ISLAMABAD/NEW DELHI (DPA, DAWN/ASIA NEWS NETWORK) - Officials from Pakistan and India met on Thursday (March 14) in the first diplomatic contact between the two countries since a suicide bombing in the disputed region of Kashmir last month triggered an escalation in tensions between them.
Talks focusing on the opening of a corridor and a new border crossing to allow Indian Sikhs to visit a shrine in Pakistan were held at the border post at Attari, India's Ministry of External Affairs spokesman Raveesh Kumar said.
The discussions were detailed and constructive and held in a cordial environment, a joint statement from the two sides said.
The Kartarpur Sahib shrine in the eastern Pakistani province of Punjab is one of the holiest in Sikhism.

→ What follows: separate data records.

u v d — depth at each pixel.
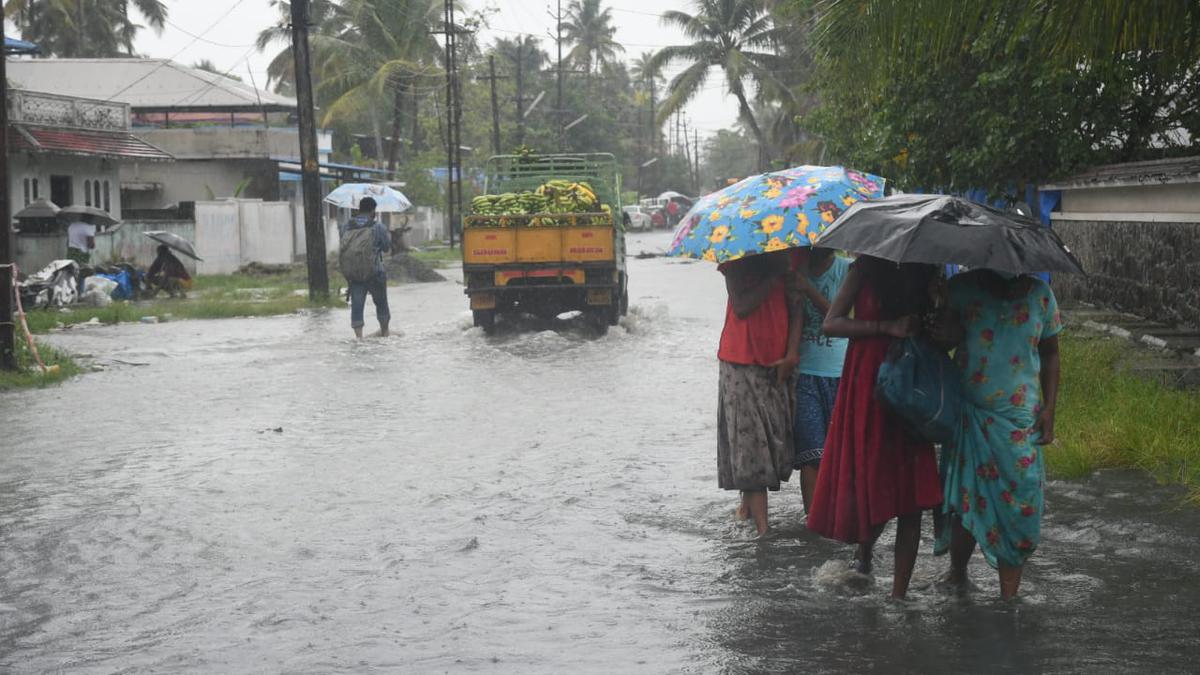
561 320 19.02
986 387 4.98
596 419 10.30
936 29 7.86
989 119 14.69
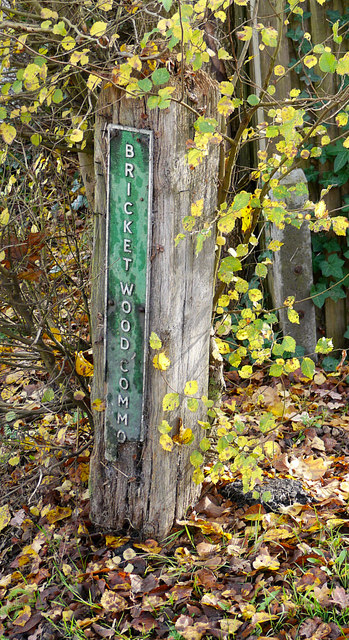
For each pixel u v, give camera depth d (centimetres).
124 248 274
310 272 424
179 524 295
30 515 335
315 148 305
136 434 287
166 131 259
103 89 267
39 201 343
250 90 465
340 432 372
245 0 257
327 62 230
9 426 340
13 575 297
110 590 270
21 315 323
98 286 287
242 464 278
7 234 304
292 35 424
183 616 251
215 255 312
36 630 267
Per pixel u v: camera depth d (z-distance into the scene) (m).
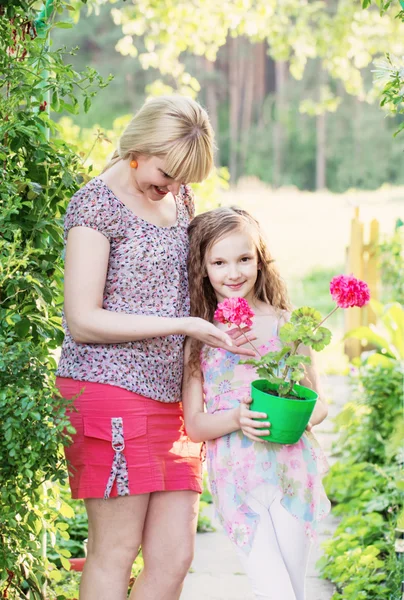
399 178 32.25
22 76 2.85
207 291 2.94
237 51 33.75
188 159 2.55
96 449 2.63
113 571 2.68
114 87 29.83
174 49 7.37
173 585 2.81
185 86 7.59
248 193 31.25
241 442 2.75
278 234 20.86
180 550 2.79
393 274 7.77
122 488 2.62
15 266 2.74
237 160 34.09
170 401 2.76
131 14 7.32
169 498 2.78
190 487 2.79
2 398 2.37
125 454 2.63
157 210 2.77
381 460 5.25
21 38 2.96
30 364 2.60
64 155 2.99
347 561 3.79
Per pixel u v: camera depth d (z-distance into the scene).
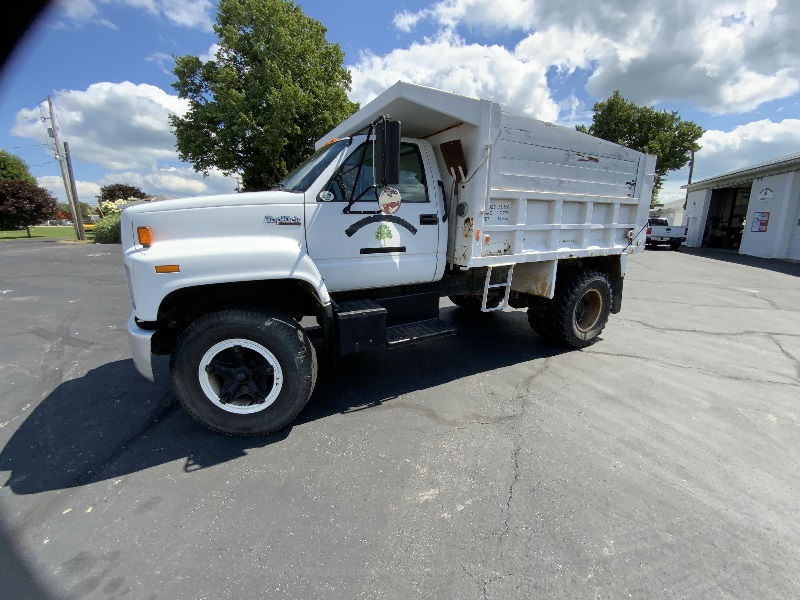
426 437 2.85
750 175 16.95
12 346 4.75
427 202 3.68
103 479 2.42
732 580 1.74
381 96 3.59
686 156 28.53
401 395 3.51
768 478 2.41
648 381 3.79
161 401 3.40
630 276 10.38
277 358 2.79
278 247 2.81
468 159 3.55
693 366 4.18
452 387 3.66
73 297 7.40
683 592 1.68
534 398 3.44
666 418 3.11
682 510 2.15
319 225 3.18
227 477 2.43
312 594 1.67
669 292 8.25
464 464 2.53
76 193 23.52
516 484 2.35
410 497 2.25
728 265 13.09
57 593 1.67
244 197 2.95
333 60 19.44
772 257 15.73
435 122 3.71
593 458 2.59
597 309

The founder of the religion, Guru Nanak, spent the last 18 years of his life and died at Kartarpur Sahib.
Sikhs live in both countries and often face difficulties in visiting holy shrines due to tensions between Pakistan and India.
Last month's bombing almost triggered a war between the two nuclear-armed rivals before tensions were defused with the help of international intervention.
"This initiative (opening the border crossing) is aimed at turning animosity into friendship," Pakistan Foreign Ministry spokesman Mohamed Faisal told journalists before crossing into Attari.
The meeting on Thursday included discussions between technical experts from India and Pakistan on details for the proposed corridor, their statement said.
The technical experts will meet on Tuesday (March 19) at the two proposed ends of the corridor to finalise details. This will be followed by a meeting of the full delegations again on April 2.
Both sides agreed to have the Kartarpur Sahib Corridor operational as soon as possible, the statement said.